Igreja/Saúde: Capelão dos Capuchos diz que o «difícil no SNS é entrar» e elogia qualidade dos profissionais

Padre Jorge Sobreiro defende missão de «porta aberta» a todas as religiões e destaca o papel da capelania no combate à «cultura da pressa»

Foto: Beatriz Pereira/RR

Lisboa, 25 jan 2026 (Ecclesia) – O coordenador dos Capelães Hospitalares no Patriarcado de Lisboa afirmou que o Serviço Nacional de Saúde (SNS) presta um serviço “espetacular” aos doentes, embora reconheça que o sistema está subdimensionado e com dificuldades no acesso.

“Percebemos que o Serviço Nacional de Saúde não está dimensionado para a procura que tem, é um facto. Mas entrando, depois já nós conseguimos um bom tratamento; o doente sente-se acolhido, há um serviço belíssimo, os profissionais são espetaculares no acompanhamento”, disse o padre Jorge Sobreiro, em entrevista à Renascença e à Agência ECCLESIA.

O capelão do Hospital de Santo António dos Capuchos sublinhou que os problemas de acesso, como as longas esperas nas urgências, são frequentemente partilhados pelos utentes.

“O que é que vem mais nas notícias? É aquilo que são as emergências, aquilo que são as urgências, e isso sim é uma luta, mas depois entrando tudo fica mais fácil”, observou o sacerdote.

O padre Jorge Sobreiro relatou o caso de uma doente que esperou quatro dias numa urgência até conseguir internamento, ilustrando a missão do assistente espiritual como alguém que escuta a “vulnerabilidade” e ajuda a reconstruir a dignidade de quem se sente “um número”.

Sobre o modelo de assistência espiritual, o responsável destacou a imagem da “porta aberta”, inspirada na própria arquitetura do Hospital dos Capuchos, onde a capela serve de ponto de acolhimento para crentes e não crentes.

“A simples presença continua a ser a melhor solução”, defendeu, explicando que a missão vai além da prática sacramental e se estende a católicos, muçulmanos, agnósticos ou ateus.

O sacerdote referiu o trabalho de colaboração ecuménica e inter-religiosa, exemplificando com situações em que a capelania facilita o contacto com representantes de outras confissões, para garantir o acompanhamento adequado a cada doente.

Em sintonia com a mensagem do Papa para o próximo Dia Mundial do Doente (11 de fevereiro), que pede gestos de proximidade para combater a cultura do descarte, o padre Jorge Sobreiro assumiu o papel da capelania como um “contraponto” aos ritmos clínicos acelerados.

“Eu quando chego a uma cama, a primeira coisa que vejo, que procuro, é uma cadeira para me sentar. Mesmo que esteja pouco tempo, mas sentar-se é importante, ou seja, estar lá”, afirmou.

O capelão recordou um episódio em que passou duas horas a acompanhar a irmã de uma doente em fim de vida, abdicando de outras visitas para garantir aquela presença essencial.

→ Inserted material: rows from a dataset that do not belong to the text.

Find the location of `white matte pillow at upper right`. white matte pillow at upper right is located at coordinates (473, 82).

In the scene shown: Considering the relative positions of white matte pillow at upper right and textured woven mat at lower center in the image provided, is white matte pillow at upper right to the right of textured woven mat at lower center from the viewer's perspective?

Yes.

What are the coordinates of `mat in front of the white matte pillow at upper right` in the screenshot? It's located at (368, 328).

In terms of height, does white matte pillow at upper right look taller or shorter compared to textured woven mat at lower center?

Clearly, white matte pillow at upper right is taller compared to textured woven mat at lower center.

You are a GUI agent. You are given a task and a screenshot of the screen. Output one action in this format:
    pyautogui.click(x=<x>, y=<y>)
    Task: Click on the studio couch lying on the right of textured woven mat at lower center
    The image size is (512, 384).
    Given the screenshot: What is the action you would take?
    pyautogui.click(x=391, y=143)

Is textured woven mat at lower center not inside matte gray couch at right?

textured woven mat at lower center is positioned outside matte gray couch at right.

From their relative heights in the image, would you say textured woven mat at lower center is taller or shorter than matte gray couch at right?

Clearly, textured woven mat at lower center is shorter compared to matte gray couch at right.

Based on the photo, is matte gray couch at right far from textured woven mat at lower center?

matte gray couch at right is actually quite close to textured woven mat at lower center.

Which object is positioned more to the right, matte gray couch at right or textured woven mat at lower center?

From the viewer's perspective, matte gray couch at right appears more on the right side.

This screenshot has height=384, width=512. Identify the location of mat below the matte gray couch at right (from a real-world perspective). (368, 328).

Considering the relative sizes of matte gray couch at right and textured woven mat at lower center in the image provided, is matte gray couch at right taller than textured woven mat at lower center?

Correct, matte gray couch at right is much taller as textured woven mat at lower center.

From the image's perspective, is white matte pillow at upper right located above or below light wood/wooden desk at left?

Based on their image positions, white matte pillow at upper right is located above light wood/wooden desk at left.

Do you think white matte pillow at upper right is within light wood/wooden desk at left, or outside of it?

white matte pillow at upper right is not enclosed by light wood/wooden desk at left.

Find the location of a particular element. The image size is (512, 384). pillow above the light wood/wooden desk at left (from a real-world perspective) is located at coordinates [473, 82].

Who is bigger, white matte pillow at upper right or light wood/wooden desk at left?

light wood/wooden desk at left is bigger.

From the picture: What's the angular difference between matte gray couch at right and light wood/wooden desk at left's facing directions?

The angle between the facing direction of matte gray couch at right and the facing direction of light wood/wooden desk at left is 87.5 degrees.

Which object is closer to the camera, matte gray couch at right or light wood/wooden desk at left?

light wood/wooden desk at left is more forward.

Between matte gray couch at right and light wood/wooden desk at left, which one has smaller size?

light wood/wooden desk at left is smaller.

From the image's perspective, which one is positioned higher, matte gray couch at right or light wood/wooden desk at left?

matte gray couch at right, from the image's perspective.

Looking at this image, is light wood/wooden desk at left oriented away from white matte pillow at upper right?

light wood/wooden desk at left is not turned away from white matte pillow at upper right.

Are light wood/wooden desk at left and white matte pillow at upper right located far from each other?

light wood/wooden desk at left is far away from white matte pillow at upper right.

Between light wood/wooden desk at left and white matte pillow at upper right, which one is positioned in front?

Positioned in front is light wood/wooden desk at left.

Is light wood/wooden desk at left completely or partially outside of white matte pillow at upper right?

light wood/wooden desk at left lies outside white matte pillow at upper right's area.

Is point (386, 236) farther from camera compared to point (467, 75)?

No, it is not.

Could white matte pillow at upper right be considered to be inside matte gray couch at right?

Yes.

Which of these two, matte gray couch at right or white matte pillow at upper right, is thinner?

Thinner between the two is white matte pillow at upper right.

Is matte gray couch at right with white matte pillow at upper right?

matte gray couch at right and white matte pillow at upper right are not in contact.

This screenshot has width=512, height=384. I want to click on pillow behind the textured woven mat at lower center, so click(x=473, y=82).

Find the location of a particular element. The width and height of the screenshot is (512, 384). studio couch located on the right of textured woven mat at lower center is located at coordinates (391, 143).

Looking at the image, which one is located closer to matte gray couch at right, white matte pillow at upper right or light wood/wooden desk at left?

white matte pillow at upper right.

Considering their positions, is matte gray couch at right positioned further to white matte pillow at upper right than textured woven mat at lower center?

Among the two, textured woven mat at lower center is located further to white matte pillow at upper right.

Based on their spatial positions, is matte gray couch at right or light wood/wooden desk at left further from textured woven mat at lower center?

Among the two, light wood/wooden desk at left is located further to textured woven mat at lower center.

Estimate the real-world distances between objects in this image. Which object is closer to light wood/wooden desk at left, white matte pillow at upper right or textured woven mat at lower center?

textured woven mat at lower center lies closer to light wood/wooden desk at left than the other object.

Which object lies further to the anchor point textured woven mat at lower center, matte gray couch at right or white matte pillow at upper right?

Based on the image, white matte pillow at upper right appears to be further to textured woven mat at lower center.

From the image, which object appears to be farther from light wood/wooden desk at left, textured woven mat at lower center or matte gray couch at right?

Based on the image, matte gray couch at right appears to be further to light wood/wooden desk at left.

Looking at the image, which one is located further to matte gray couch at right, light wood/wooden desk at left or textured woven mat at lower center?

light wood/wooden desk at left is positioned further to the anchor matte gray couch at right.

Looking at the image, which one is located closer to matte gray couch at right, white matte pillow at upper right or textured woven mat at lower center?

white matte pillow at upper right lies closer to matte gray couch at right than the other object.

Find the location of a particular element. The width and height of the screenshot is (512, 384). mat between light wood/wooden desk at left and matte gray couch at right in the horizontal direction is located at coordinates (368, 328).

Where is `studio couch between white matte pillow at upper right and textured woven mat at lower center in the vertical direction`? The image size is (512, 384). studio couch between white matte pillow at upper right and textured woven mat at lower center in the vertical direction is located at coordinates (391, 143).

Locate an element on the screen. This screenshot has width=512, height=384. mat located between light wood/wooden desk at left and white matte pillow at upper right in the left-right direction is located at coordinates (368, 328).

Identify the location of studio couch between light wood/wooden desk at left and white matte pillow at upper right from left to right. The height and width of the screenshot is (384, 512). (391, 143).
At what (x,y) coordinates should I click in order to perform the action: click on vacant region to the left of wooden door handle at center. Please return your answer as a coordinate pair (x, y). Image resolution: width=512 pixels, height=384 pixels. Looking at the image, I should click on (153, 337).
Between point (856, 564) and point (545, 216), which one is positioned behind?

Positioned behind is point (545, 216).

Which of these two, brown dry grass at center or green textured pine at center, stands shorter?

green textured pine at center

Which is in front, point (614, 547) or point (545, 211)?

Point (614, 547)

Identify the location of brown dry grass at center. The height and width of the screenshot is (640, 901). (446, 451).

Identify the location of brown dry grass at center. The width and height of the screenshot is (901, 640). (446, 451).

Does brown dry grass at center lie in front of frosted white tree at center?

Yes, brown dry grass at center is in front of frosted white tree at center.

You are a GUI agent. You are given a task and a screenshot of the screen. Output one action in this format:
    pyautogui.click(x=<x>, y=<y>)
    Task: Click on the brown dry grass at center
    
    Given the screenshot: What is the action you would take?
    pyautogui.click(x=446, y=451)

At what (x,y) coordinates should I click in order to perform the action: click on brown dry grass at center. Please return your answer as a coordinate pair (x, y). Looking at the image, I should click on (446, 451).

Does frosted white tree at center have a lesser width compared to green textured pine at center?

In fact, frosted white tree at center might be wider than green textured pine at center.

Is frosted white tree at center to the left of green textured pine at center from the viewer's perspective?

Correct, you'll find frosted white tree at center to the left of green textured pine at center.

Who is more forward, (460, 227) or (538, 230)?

O coordenador dos capelães no Patriarcado de Lisboa alertou ainda para a necessidade de cuidar de quem cuida, organizando iniciativas como peregrinações para aliviar a “pressão enorme” e o “sofrimento acumulado” dos profissionais de saúde.

“Nós capelães também temos esta missão, não do autocuidado nosso, mas também do cuidado dos profissionais”, concluiu.